- _Page_:
####

In our discourse FLT is Fermat's Last Theorem. I am unaware of any theorems or conjectures that begin assuming FLT is true, or otherwise use FLT as a starting point or tool. The small amount of literature review I've done on this question reveals nothing.
My question is: Where can I find a work requiring FLT, or some useful implication of FLT? Even an implication of a polynomial inequality, that may not be FLT, may be a good answer to this question, as I'll likely try to use it to find something regarding FLT.
The following is not acceptable as an answer to this question:
$$ (a^{x_{1}}_{1} + b^{x_{1}}_{1} - c^{x_{1}}_{1}) \ldots (a^{x_{n}}_{n} + b^{x_{n}}_{n} - c^{x_{n}}_{n}) \not= 0 : x_{i} > 2 $$
and it's expansions imply (something trivial)
Another acceptable answer to this question would be a proof requiring FLT to be false.
Thanks and please let me know if I can ask this question in a way more fitting math.se (new user).
I don't know if this helps. But you can consider this for fun in the meantime while you search for something significant. More of a "nuking the mosquito"
To prove $2^\frac{1}{n}$ is an irrational number when $n\ge3$.
$$2^\frac{1}{n}=\frac{p}{q}$$
$$p^n=q^n+q^n$$ which contradicts the $FLT$, therefore proving $2^\frac{1}{n}$ is indeed irrational.
On a side note, $FLT$ is not strong enough to prove the irrationality of $2^\frac{1}{n}$ for case $n=2$

####

- _Given request A_:
Could you give the passage of the thread on Fermat's Last Theorem from "My question is: Where" to "imply (something trivial)" again, swapping "question" for "query"?
- _Given request B_:
In the thread on Fermat's Last Theorem, for which value of n is FLT said to be not strong enough to prove that 2^(1/n) is irrational?
You won't need the lines that follow.

[Dataset entries]

####

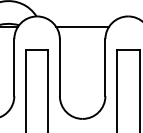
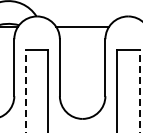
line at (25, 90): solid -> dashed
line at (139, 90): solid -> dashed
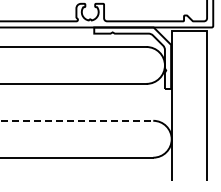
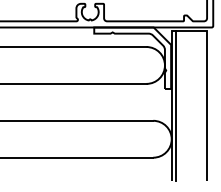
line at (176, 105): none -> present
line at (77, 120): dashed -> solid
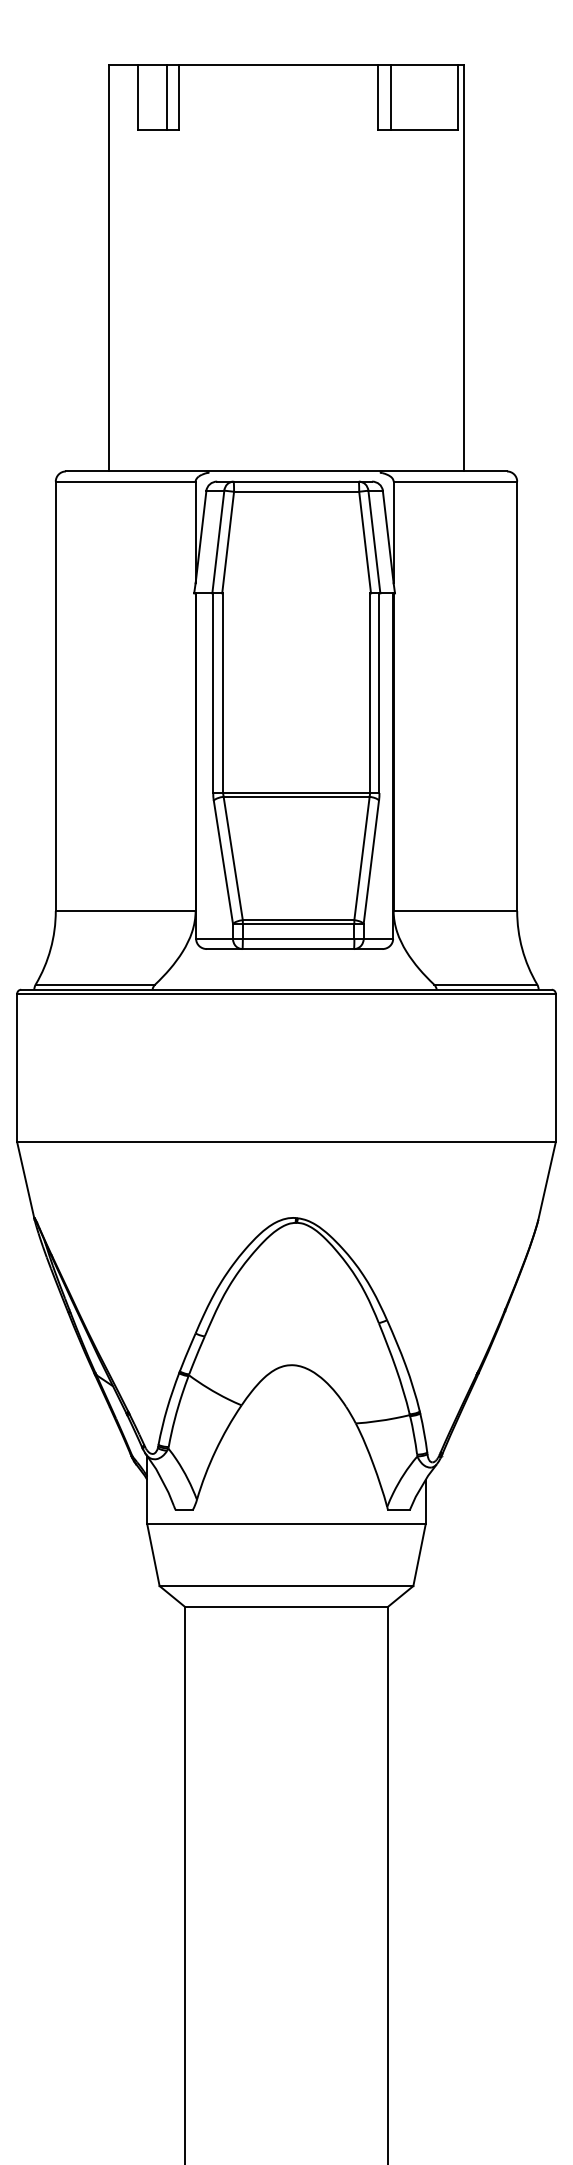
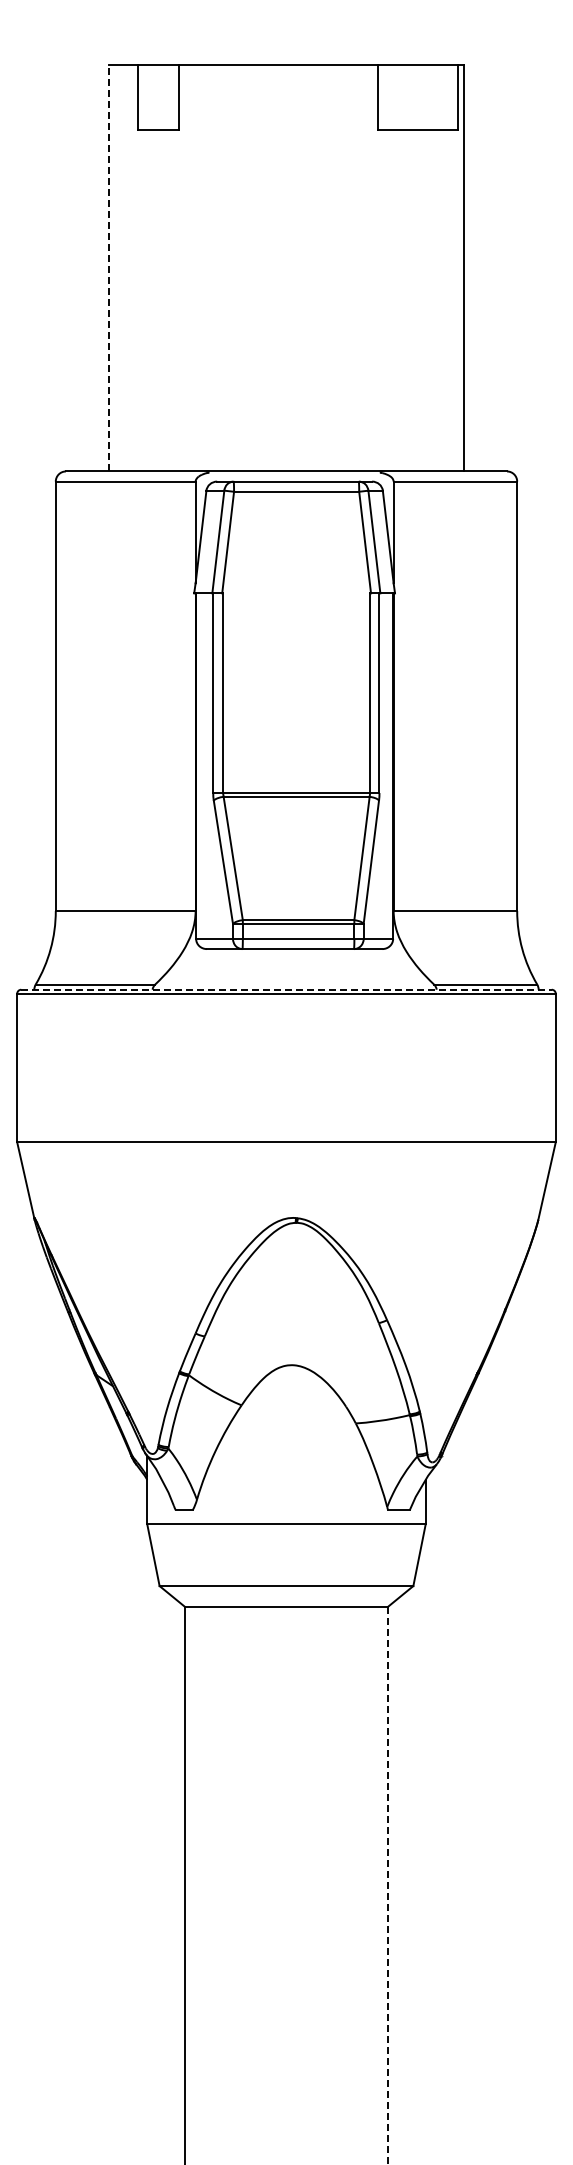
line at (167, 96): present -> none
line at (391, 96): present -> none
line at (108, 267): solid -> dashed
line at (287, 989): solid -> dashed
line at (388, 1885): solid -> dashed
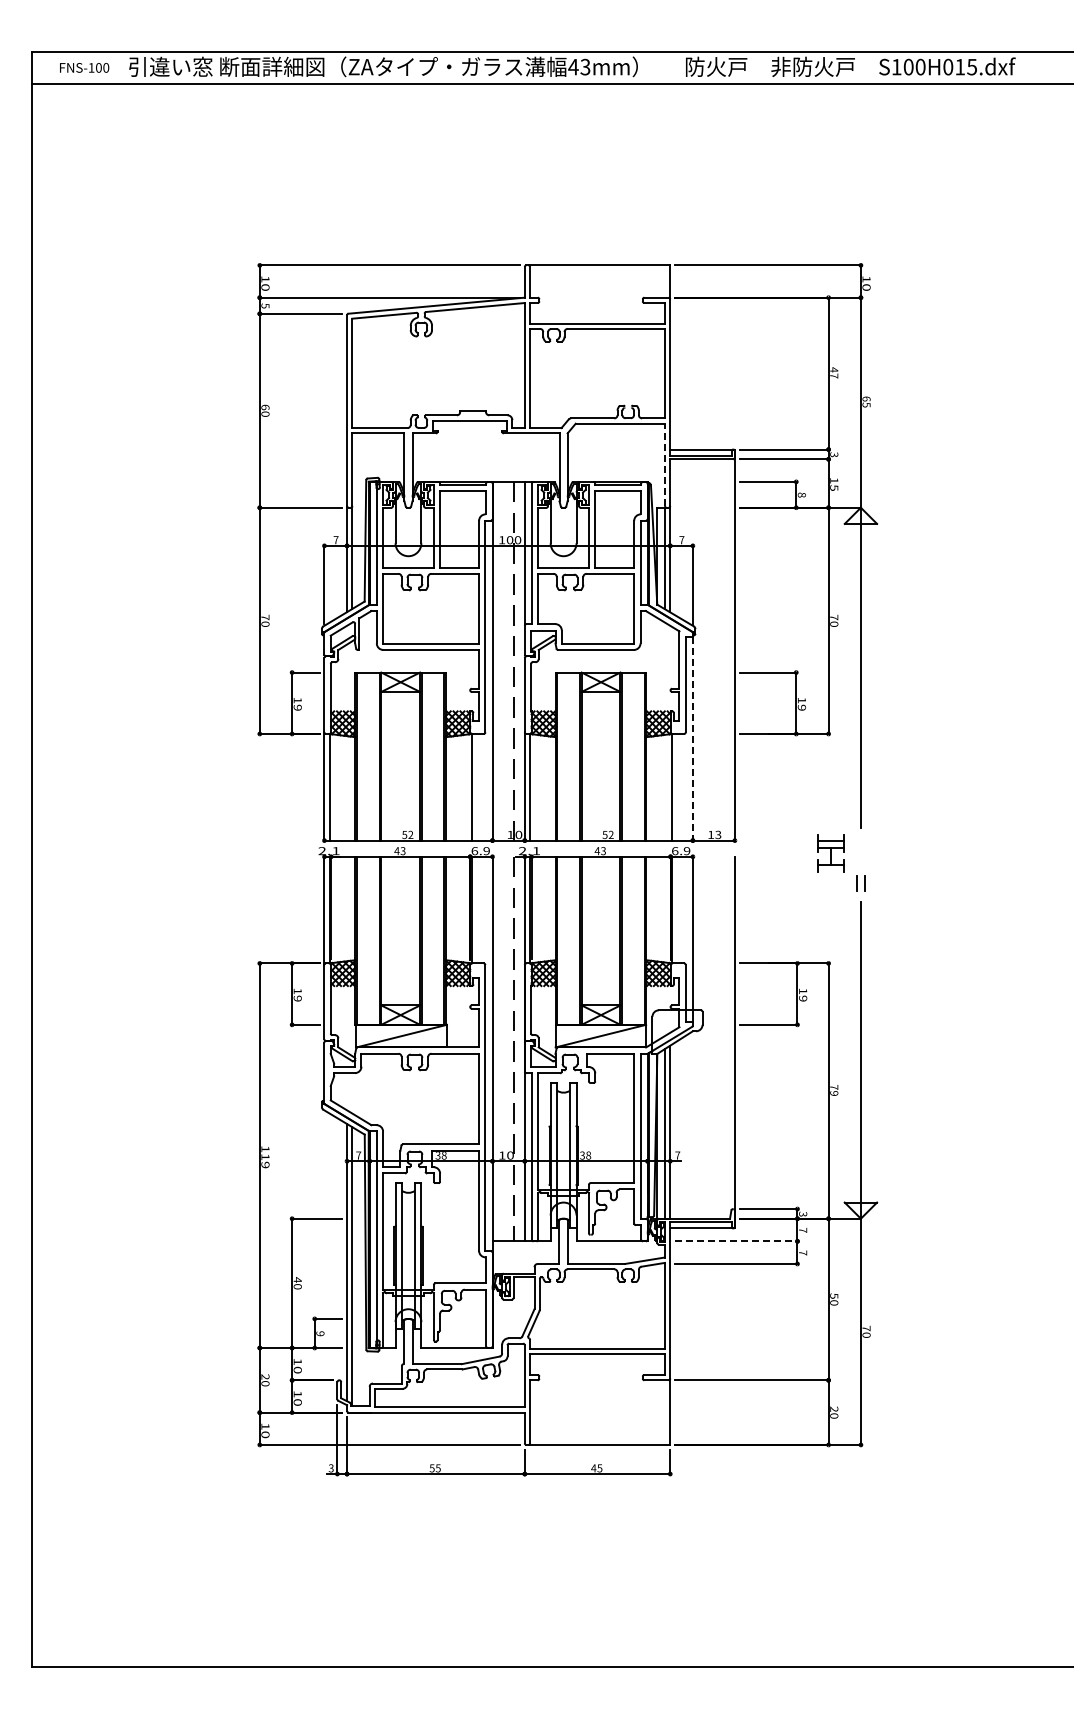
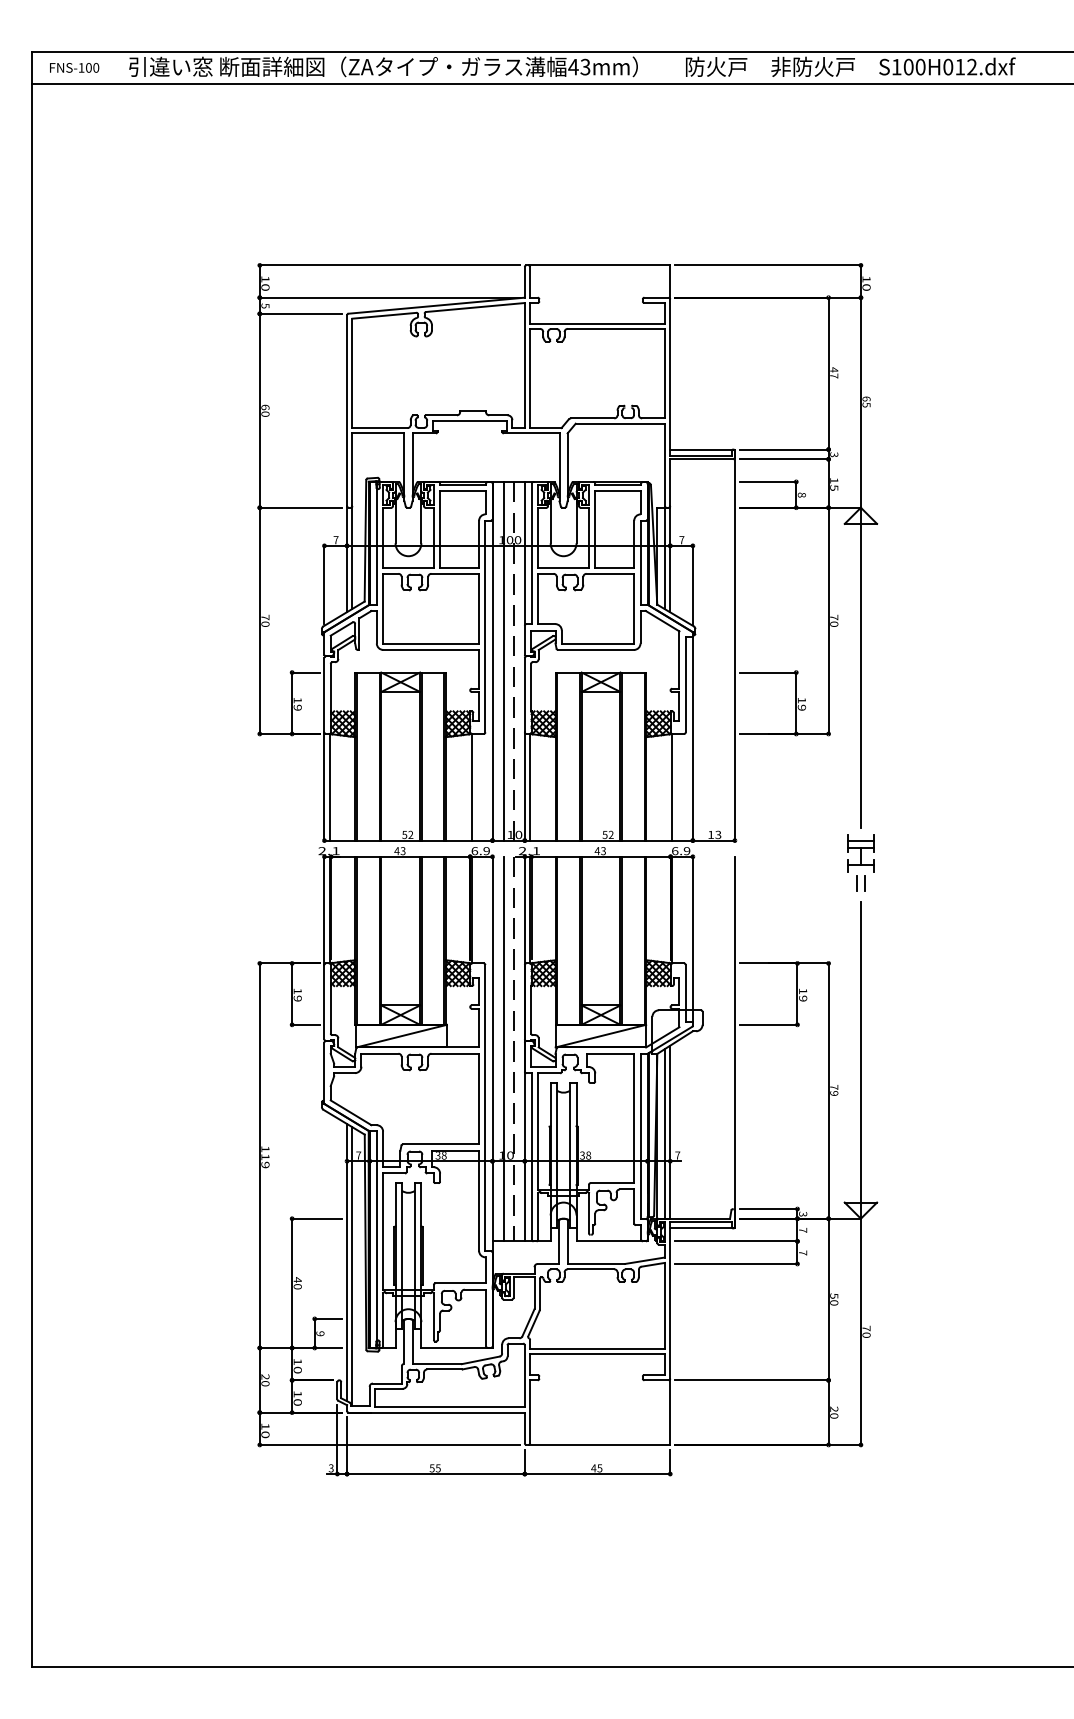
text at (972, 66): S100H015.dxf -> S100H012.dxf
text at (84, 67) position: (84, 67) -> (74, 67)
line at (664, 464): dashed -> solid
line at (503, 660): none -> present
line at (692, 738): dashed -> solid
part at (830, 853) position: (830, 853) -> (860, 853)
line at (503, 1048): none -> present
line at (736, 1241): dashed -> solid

####

- _Worked answer A_:
My query is: Where can I find a work requiring FLT, or some useful implication of FLT? Even an implication of a polynomial inequality, that may not be FLT, may be a good answer to this query, as I'll likely try to use it to find something regarding FLT.
The following is not acceptable as an answer to this query:
$$ (a^{x_{1}}_{1} + b^{x_{1}}_{1} - c^{x_{1}}_{1}) \ldots (a^{x_{n}}_{n} + b^{x_{n}}_{n} - c^{x_{n}}_{n}) \not= 0 : x_{i} > 2 $$
and it's expansions imply (something trivial)

- _Worked answer B_:
n = 2